Top of Data records

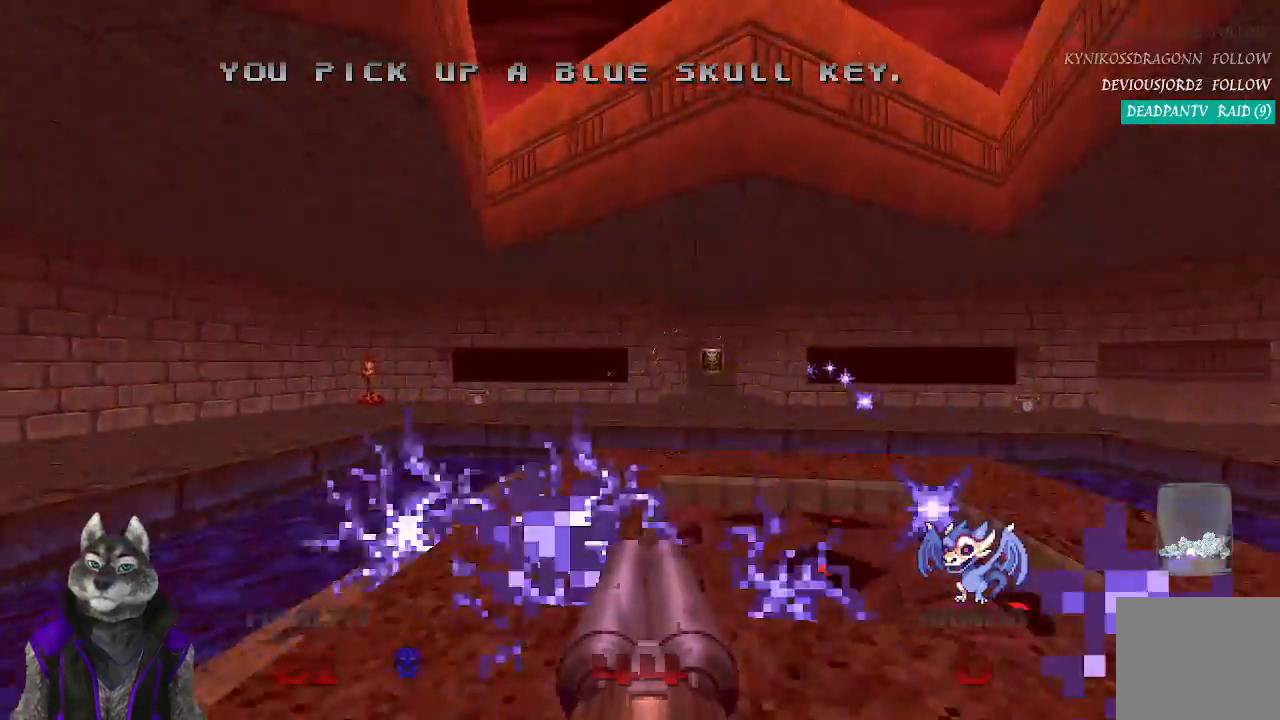
{"buttons": [], "left_stick": "up", "right_stick": "center", "events": [[300, "left_stick", "center"], [500, "left_stick", "up"]]}
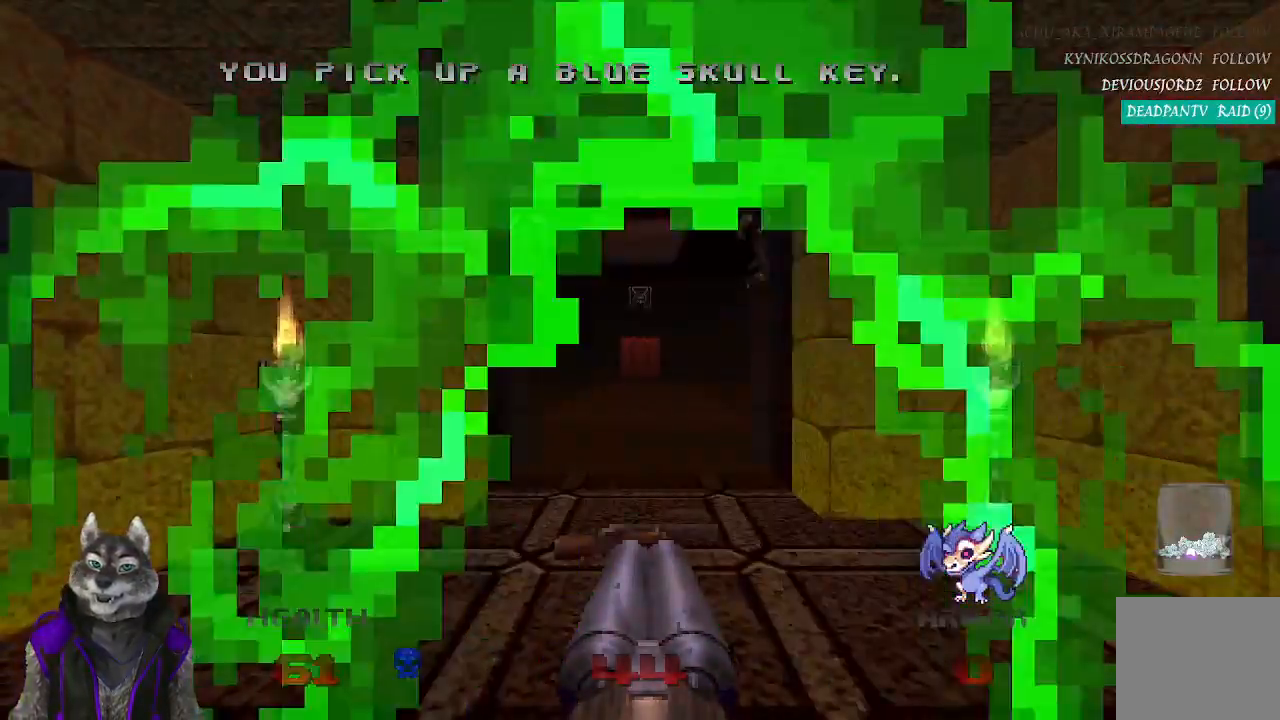
{"buttons": [], "left_stick": "up", "right_stick": "left", "events": [[417, "right_stick", "left"]]}
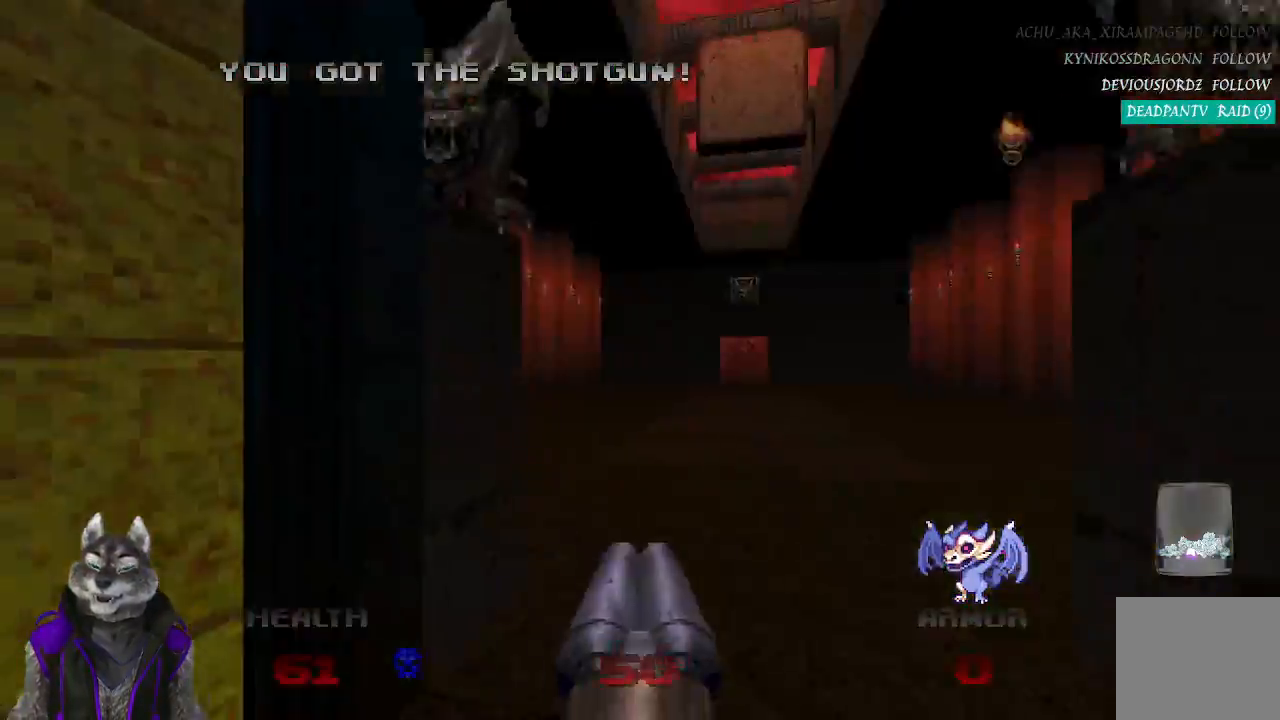
{"buttons": [], "left_stick": "up", "right_stick": "center", "events": [[333, "right_stick", "center"]]}
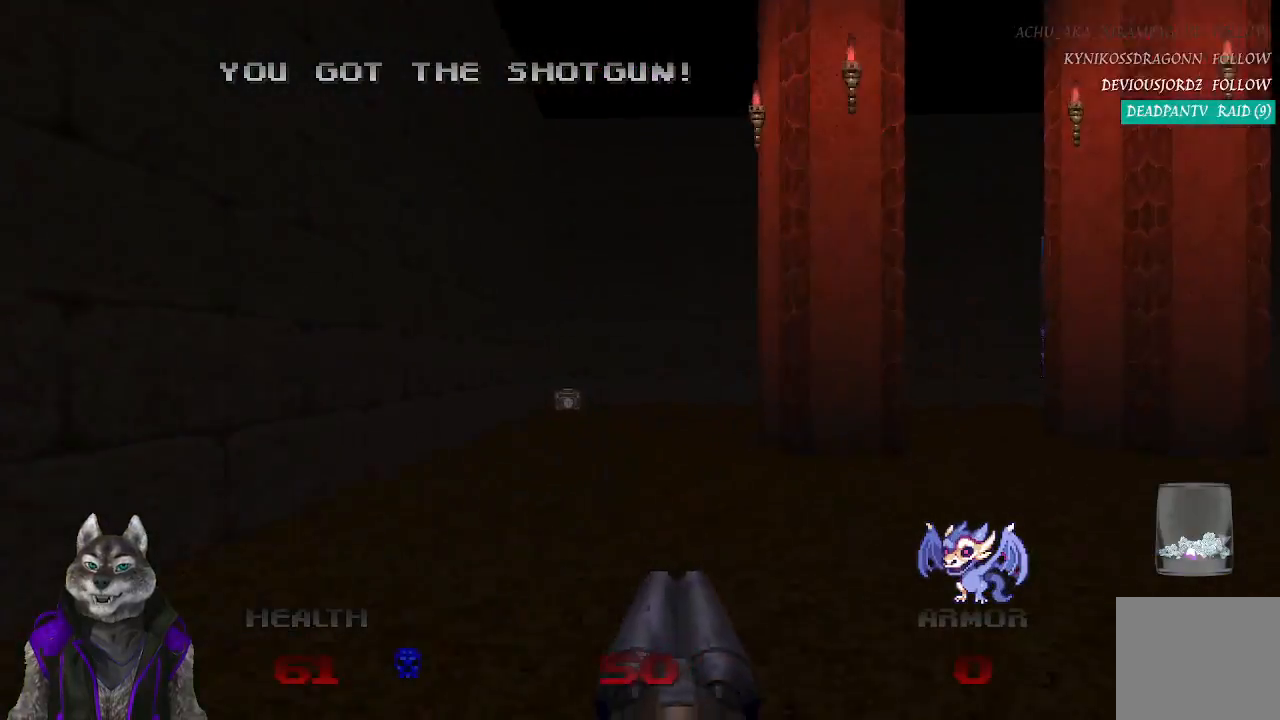
{"buttons": [], "left_stick": "up", "right_stick": "center", "events": [[17, "left_stick", "up-left"], [233, "left_stick", "up"]]}
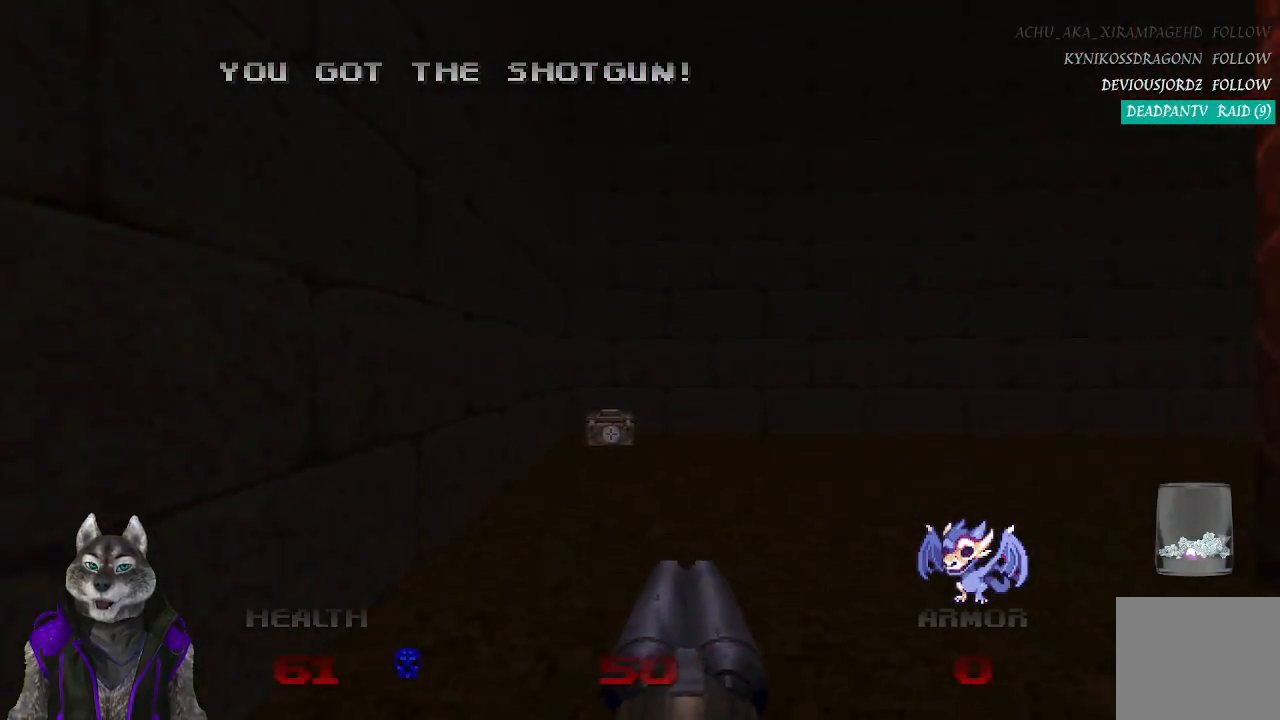
{"buttons": [], "left_stick": "up", "right_stick": "right", "events": [[333, "right_stick", "right"]]}
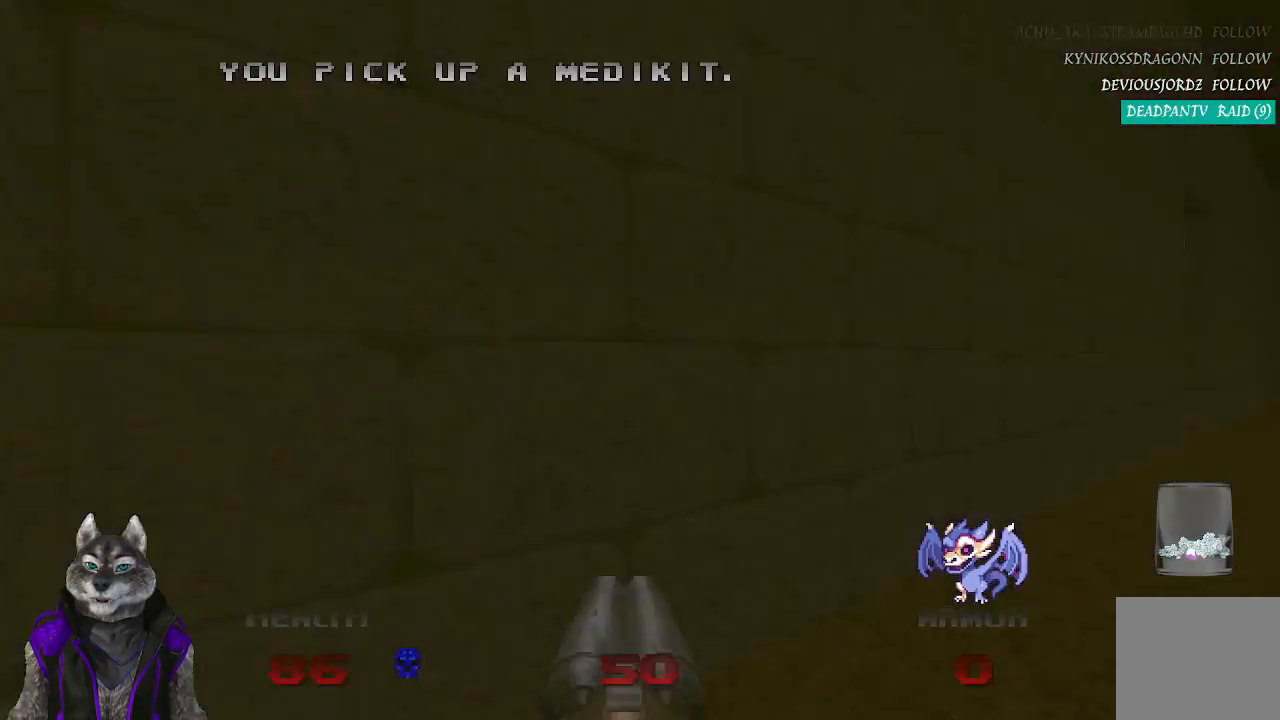
{"buttons": [], "left_stick": "up", "right_stick": "center", "events": [[150, "left_stick", "up-right"], [267, "right_stick", "center"], [350, "left_stick", "up"]]}
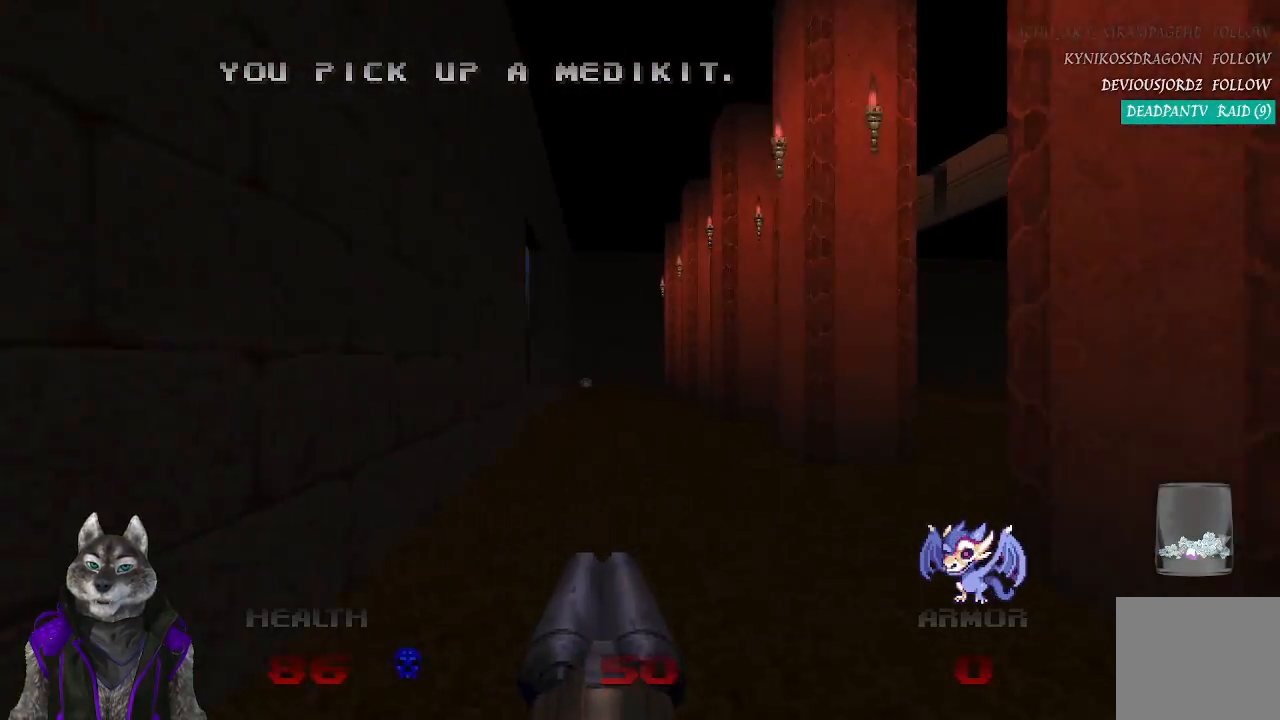
{"buttons": [], "left_stick": "up", "right_stick": "center", "events": []}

Bottom of Data records

Assignment:
The listing is to be repeated exactly, with its pictures removed.

Written solution:
{"buttons": [], "left_stick": "up", "right_stick": "center", "events": [[300, "left_stick", "center"], [500, "left_stick", "up"]]}
{"buttons": [], "left_stick": "up", "right_stick": "left", "events": [[417, "right_stick", "left"]]}
{"buttons": [], "left_stick": "up", "right_stick": "center", "events": [[333, "right_stick", "center"]]}
{"buttons": [], "left_stick": "up", "right_stick": "center", "events": [[17, "left_stick", "up-left"], [233, "left_stick", "up"]]}
{"buttons": [], "left_stick": "up", "right_stick": "right", "events": [[333, "right_stick", "right"]]}
{"buttons": [], "left_stick": "up", "right_stick": "center", "events": [[150, "left_stick", "up-right"], [267, "right_stick", "center"], [350, "left_stick", "up"]]}
{"buttons": [], "left_stick": "up", "right_stick": "center", "events": []}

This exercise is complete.